Opdrachten →
**1.** Hoe oud is Tommy volgens de tekst over de zwerfkater Tommy?
**2.** Schrijf de tekst over de zwerfkater Tommy verder, te beginnen na de laatste zin.

Gegeven tekst →
((
Het was naar dat hij de hele nacht in de kooi moest blijven maar dat kon niet anders. Als hij nu maar negatief testte, dan was het allemaal niet erg. Maar stel dat… gauw zette ik die gedachten van me af. Gedachten kunnen dingen, waarheden worden, daarom moet je altijd proberen alleen maar positieve dingen te denken!

 

Vannacht sliep ik niet veel. Mijn gedachten gingen naar het arme poezenkindje in de kooi en ja, ook tijdens mijn dromen was ik bij mijn zwervertje. Om 8 uur belde ik dokter Liliane. ‘Kom nu maar’, zei ze gelukkig. Nu zou het gauw gaan. Eddie ging mee en we mochten erbij blijven. Ik dacht het al geroken te hebbenJ ons poesje was een mooi ‘heel’ katertje. Ter plekke doopten we hem Tommy. Och arme, zijn vachtje zat vol vieze klitten en teken. Ja, hij heeft een half Persische vacht. Wat een schandaal hem dan te dumpen, want dat dat gebeurd is is wel zeker. Anders had hij geen maanden hier rondgelopen zonder eten te krijgen. Hij is nog maar een goed jaar oud. Heeft een mooi gebit en is helemaal gezond. Uiteraard zijn de testen negatief. Ik ben zo intens blij.

 

Nu ligt hij rustig bij te komen in het kleine huisje. Ik heb hem rescue gegeven. Over een paar uur zet ik het hokje open en mag hij in de kamer lopen. Ik hou hem zeker een weekje binnen en hoop dan maar, dat hij blijft. Maar hoe dan ook, hij is zijn rijbewijs kwijt. Kan geen kindjes meer maken en zal ook niet meer vechten en sproeien. Zijn taak zal zijn de kaboutertjes in het huisje te bewaken. De muizen en ratten te vertellen hun heil elders te zoeken en andere katten, die in de tuin willen komen, te vertellen dat we nu met velen zijn en dat het beter is, als ze een omweggetje maken.

 

Ons Tommeke!

 

En ook al had ik mijn handen wel zes keer gewassen met hibiscrub en andere kleren aangetrokken, de pluisjes kwamen allemaal snuffelen. ‘Waar ben je geweest? Je ruikt naar een katerke? Je bent toch niet ontrouw geweest? Prr, purrrr.’ Zo wonderlijk hoe ze echt alles weten. Ik hoop zo dat Tommy een heel lang gelukkig leven mag hebben.

 

Hij zal wel heel schuw blijven en ik denk niet dat hij ooit binnen zal willen komen maar hij kan een heerlijk leven bij ons hebben. Ik vind niet dat je een zwerfpoes mag aandoen hem binnen te houden als het niet helemaal nodig is. Toen met Luckje mislukte het ook. Tommy is heel schuw en dat is een groot voordeel voor een poes die losloopt.
))
Gegevensdeel →
((
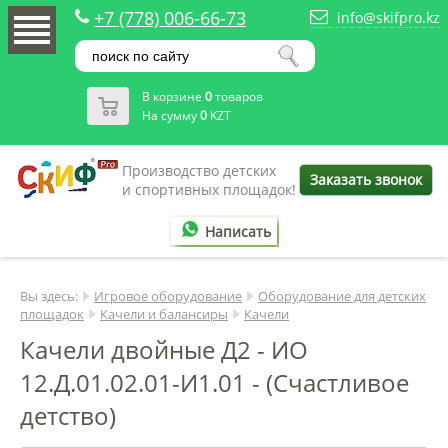
+7 (778) 006-66-73
info@skifpro.kz
В корзине
0
товаров
На сумму
0
KZT
Производство детских
Заказать звонок
и спортивных площадок!
Написать
Вы здесь:
Игровое оборудование
Оборудование для детских
площадок
Качели и балансиры
Качели
Качели двойные Д2 - ИО
12.Д.01.02.01-И1.01 - (Счастливое
детство)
))
Antwoorden →
**1.** Hij is nog maar een goed jaar oud.

**2.**
 

Enne, een mooier verjaardagscadeau had ik niet kunnen krijgen. Tommeke is gezond!

 

Een paar dagen later…

 

19-2 Zo gauw Tommeke goed wakker was mocht hij uit de bench. Ik zette het deurtje open en nam gauw nog wat foto’s. Als hij dadelijk vrij is, zal dat niet meer gaan. Oh, wat heeft hij prachtige groene ogen. Net zo mooi als die van Mickje. Hij lijkt ook wat op haar. Ik heb hem verteld dat hij nog een paar weekjes boven in het huisje moet blijven. Tot hij helemaal aangesterkt is en zijn vachtje weer wat voller geworden zal zijn. Dan mag hij los. Ik had heerlijk eten gezet en veel water. Zijn twee kattenbakken had ik gevuld met aarde want grit zal hij niet kennen. Natuurlijk heeft hij Bachrescue druppels gekregen en die blijf ik geven. Ook sproei ik Feliway in zijn kamer en wat Catnip. Meer kan ik niet doen. Overdag laat ik zachtjes de radio spelen. Het was heel spannend of hij zou gaan eten.

 

De volgende ochtend was het bakje helemaal leeg. Ook had hij goed gedronken. Wat heerlijk. Zien doe ik hem niet, maar hij kan zich daar prima verstoppen. Veel kleine hoekjes en wat oude spullen. Ideale plek om je veilig te voelen. Ik ga een paar keer per dag naar zijn huisje en praat met hem en geef wat lekkers te eten. Hij zal, op den duur, mij vergeven en weten dat mama ‘heerlijk eten’ betekent. Ik hoop zo dat hij zal blijven, maar hij mag kiezen. Ons Tommeke. Het komt wel goed met hem.